TASK DIRECTIONS: List every line in the records below that contains the word "scientific", copying each line in full. Count a line only if its letters match that word in case.

** BEGIN TASK MATERIAL **

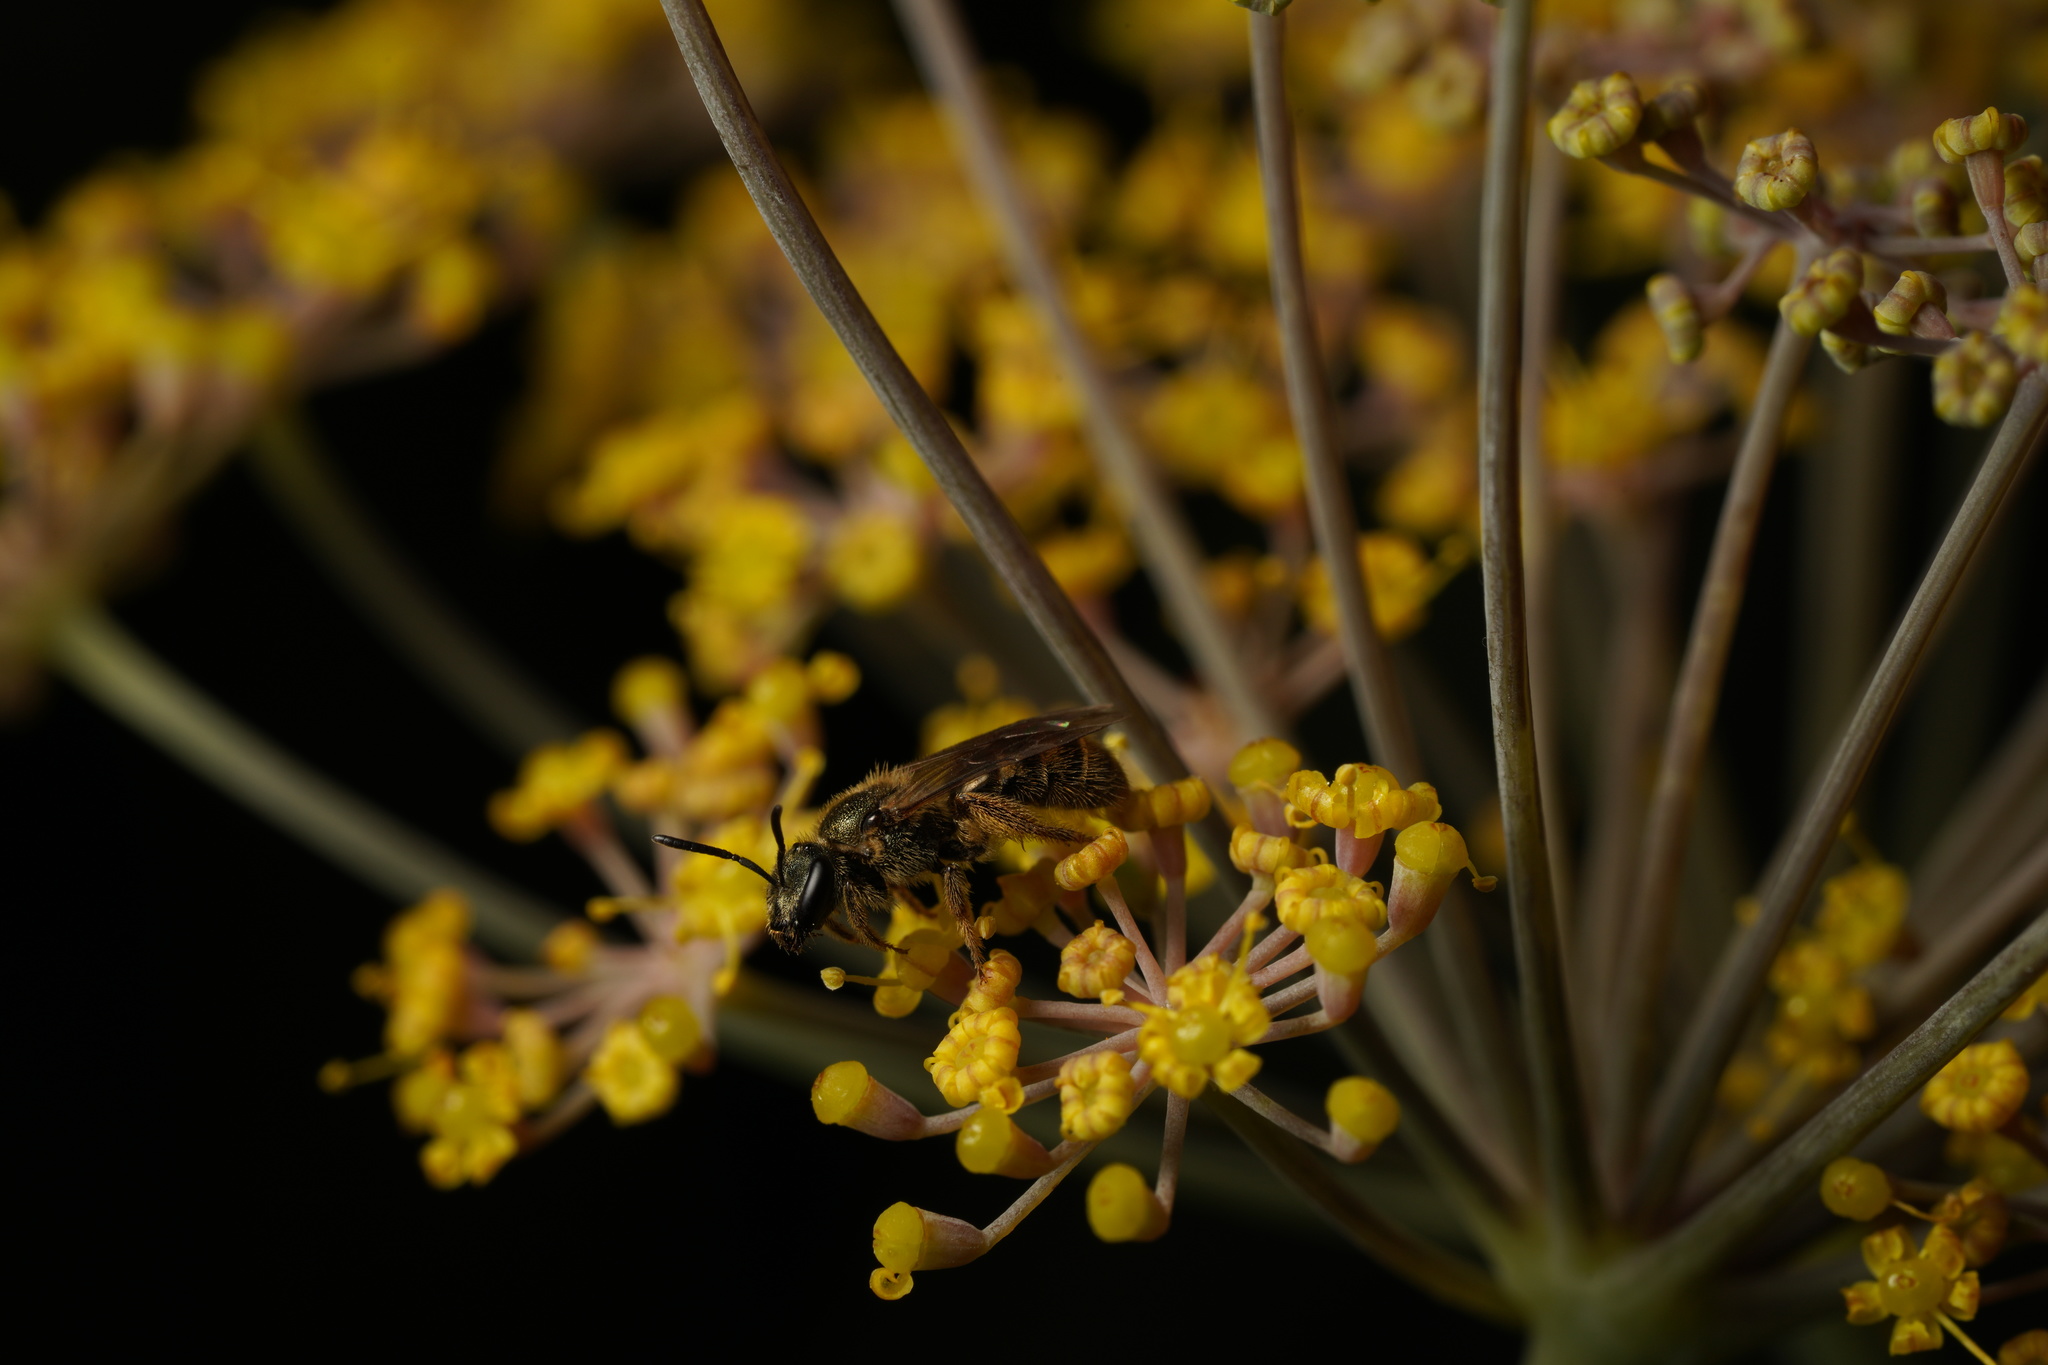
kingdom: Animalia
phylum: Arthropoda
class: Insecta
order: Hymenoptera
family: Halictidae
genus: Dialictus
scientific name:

** END TASK MATERIAL **
** BEGIN TASK MATERIAL **

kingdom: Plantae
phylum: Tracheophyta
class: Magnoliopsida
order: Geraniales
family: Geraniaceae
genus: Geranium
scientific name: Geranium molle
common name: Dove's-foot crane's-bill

** END TASK MATERIAL **
** BEGIN TASK MATERIAL **

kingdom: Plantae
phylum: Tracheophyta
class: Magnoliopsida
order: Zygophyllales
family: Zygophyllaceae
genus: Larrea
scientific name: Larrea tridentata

** END TASK MATERIAL **

RESPONSE TO THE EXERCISE:
scientific name:
scientific name: Geranium molle
scientific name: Larrea tridentata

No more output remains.